Reproduce the lines beginning at the one containing "Your sister is waiting for you there." and ending after the one containing "Those men, they", substituting "cliffs" for "bluffs" and leaving everything else unchanged.

LISTED RECORDS Block Start

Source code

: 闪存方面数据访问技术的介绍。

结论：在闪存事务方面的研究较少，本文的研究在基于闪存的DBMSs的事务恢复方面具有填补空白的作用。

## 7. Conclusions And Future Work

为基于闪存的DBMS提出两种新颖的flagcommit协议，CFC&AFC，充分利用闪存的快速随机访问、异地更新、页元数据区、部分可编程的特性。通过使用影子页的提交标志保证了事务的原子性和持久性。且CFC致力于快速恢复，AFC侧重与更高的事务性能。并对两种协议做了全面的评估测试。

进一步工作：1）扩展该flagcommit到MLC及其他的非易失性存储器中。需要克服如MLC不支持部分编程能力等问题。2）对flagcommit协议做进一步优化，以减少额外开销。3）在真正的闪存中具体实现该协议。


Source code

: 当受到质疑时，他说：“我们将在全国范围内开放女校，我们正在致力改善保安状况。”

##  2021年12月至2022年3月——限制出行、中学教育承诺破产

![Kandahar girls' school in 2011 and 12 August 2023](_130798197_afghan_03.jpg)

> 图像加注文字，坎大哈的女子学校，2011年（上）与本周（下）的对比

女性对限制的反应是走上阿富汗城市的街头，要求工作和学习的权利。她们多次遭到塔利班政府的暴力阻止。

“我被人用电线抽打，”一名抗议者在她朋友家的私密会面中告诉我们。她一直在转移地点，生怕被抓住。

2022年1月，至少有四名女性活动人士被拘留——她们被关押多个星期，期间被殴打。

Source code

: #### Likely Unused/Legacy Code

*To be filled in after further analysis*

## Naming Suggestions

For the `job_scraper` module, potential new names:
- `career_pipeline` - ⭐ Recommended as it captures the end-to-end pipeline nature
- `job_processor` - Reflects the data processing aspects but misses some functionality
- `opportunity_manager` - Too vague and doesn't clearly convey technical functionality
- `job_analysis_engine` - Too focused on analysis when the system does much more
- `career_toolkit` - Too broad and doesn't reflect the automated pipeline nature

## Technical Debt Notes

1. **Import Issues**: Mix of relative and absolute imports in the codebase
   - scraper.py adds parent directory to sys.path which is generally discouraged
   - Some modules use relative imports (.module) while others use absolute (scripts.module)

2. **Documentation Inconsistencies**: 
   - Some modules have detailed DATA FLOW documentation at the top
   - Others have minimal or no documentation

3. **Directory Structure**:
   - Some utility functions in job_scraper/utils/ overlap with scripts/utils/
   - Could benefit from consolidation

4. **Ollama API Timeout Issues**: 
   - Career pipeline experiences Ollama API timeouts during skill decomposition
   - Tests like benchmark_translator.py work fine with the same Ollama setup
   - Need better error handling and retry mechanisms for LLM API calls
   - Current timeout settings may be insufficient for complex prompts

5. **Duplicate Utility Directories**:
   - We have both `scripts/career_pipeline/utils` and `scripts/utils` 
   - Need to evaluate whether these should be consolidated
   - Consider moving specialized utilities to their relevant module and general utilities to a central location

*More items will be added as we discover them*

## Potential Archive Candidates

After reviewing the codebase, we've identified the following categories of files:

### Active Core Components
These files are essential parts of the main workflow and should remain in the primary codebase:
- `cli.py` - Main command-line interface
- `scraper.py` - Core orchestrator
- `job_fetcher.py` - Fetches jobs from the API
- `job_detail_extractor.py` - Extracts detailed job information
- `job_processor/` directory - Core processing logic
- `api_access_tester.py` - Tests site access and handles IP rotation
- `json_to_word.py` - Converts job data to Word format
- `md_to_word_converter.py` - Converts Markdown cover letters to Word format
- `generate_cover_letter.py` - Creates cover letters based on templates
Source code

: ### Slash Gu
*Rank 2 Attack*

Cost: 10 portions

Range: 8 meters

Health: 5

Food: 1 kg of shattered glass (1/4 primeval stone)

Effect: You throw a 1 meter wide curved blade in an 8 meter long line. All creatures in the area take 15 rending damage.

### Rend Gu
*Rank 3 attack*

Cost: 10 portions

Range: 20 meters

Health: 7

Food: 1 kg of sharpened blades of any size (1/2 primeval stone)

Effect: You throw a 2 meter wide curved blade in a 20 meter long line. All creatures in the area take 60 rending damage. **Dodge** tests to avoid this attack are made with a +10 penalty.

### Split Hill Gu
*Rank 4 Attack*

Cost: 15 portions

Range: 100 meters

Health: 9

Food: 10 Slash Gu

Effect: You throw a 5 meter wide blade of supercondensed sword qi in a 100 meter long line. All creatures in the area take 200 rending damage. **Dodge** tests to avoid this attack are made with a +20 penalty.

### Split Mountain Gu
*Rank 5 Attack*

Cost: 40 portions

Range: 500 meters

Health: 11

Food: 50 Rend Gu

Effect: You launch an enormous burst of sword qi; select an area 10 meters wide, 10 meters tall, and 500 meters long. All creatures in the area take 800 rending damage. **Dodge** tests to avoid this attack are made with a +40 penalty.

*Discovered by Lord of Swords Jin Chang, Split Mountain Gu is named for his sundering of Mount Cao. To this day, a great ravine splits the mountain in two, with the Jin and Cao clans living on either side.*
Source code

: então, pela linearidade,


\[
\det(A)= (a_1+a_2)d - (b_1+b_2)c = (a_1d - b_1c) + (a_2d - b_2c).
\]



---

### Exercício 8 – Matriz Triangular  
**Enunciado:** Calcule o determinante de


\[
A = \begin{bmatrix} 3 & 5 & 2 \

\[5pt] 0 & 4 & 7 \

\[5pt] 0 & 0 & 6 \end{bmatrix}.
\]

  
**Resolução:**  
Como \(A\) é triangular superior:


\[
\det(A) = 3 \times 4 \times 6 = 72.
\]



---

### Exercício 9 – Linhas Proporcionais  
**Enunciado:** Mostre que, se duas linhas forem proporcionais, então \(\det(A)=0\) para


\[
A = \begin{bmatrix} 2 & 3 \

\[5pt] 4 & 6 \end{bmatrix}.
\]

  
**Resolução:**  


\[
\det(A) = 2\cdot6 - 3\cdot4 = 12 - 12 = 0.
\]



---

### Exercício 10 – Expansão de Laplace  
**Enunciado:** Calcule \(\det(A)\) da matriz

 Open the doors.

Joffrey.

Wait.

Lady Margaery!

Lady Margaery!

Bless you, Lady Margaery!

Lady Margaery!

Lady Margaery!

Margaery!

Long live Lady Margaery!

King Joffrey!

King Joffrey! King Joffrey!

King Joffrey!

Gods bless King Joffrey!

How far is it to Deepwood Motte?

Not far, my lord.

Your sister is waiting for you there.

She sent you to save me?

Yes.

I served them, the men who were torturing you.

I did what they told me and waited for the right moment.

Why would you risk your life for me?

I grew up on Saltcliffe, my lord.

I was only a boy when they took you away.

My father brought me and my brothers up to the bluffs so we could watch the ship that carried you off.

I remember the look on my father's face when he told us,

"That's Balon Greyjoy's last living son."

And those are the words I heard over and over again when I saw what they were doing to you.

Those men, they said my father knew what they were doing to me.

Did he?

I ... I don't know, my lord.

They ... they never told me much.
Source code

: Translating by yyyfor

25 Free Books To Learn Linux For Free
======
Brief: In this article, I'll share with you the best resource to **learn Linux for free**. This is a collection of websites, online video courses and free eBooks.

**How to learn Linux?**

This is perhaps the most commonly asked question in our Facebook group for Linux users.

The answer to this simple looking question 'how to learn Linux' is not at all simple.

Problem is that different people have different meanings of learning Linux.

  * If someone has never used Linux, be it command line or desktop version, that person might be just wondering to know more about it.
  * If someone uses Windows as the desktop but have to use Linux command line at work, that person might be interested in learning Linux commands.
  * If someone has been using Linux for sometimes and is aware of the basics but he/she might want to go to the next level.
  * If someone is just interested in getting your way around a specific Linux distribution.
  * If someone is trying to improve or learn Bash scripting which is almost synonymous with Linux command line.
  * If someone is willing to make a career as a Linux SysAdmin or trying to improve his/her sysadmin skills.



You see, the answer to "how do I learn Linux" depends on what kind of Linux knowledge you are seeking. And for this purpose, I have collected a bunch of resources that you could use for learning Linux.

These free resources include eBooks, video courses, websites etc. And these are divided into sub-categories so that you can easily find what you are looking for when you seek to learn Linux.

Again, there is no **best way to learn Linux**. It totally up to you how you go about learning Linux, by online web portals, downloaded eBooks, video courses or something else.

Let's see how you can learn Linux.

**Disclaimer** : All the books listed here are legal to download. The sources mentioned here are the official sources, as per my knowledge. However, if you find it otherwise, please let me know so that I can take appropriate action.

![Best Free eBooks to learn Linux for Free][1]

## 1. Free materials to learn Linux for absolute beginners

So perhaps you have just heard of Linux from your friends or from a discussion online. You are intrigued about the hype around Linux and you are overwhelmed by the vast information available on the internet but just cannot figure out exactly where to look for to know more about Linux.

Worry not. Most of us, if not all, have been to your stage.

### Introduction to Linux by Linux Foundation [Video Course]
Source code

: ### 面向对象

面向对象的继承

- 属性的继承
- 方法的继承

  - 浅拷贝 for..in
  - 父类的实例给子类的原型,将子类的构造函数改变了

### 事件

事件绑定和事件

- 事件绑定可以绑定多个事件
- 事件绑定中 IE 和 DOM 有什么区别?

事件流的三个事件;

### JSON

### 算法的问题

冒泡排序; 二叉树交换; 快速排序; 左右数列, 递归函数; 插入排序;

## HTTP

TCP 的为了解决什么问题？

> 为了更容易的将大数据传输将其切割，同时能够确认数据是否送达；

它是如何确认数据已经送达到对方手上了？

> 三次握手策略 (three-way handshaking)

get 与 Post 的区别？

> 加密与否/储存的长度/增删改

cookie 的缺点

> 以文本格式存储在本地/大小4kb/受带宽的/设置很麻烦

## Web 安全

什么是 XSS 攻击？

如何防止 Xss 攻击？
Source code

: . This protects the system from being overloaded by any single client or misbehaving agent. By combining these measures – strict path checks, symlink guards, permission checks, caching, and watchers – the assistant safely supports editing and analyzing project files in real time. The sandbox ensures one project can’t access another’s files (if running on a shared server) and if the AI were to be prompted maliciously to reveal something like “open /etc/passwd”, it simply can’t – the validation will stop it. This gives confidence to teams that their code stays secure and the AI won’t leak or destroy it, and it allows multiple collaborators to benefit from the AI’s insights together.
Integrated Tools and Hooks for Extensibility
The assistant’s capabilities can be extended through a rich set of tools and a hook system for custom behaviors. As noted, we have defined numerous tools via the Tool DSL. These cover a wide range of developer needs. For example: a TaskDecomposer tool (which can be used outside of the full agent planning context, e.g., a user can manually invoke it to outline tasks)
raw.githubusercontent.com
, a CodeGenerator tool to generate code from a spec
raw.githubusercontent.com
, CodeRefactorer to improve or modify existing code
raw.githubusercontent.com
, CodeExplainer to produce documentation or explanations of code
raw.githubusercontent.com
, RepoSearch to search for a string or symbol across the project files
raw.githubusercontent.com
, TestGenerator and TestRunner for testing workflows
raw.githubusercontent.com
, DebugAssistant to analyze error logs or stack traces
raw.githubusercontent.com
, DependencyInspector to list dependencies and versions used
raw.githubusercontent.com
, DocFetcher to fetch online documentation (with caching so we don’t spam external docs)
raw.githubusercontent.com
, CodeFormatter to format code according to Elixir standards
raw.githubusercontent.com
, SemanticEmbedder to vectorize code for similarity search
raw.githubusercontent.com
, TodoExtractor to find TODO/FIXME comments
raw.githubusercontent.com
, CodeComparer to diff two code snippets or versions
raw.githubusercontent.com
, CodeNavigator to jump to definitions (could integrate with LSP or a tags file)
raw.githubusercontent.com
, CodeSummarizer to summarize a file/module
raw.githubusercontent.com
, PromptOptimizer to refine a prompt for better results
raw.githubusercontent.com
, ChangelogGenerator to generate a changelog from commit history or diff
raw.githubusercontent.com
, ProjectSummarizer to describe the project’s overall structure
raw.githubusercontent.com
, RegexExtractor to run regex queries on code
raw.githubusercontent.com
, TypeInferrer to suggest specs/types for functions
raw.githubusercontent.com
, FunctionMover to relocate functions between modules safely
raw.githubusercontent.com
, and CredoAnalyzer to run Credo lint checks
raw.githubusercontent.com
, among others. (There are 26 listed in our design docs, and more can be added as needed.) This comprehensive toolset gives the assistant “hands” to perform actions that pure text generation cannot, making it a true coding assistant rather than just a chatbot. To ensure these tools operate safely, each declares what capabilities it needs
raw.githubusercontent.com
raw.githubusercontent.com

LISTED RECORDS Block End

__RESULT OF THE TASK__
Your sister is waiting for you there.

She sent you to save me?

Yes.

I served them, the men who were torturing you.

I did what they told me and waited for the right moment.

Why would you risk your life for me?

I grew up on Saltcliffe, my lord.

I was only a boy when they took you away.

My father brought me and my brothers up to the cliffs so we could watch the ship that carried you off.

I remember the look on my father's face when he told us,

"That's Balon Greyjoy's last living son."

And those are the words I heard over and over again when I saw what they were doing to you.

Those men, they said my father knew what they were doing to me.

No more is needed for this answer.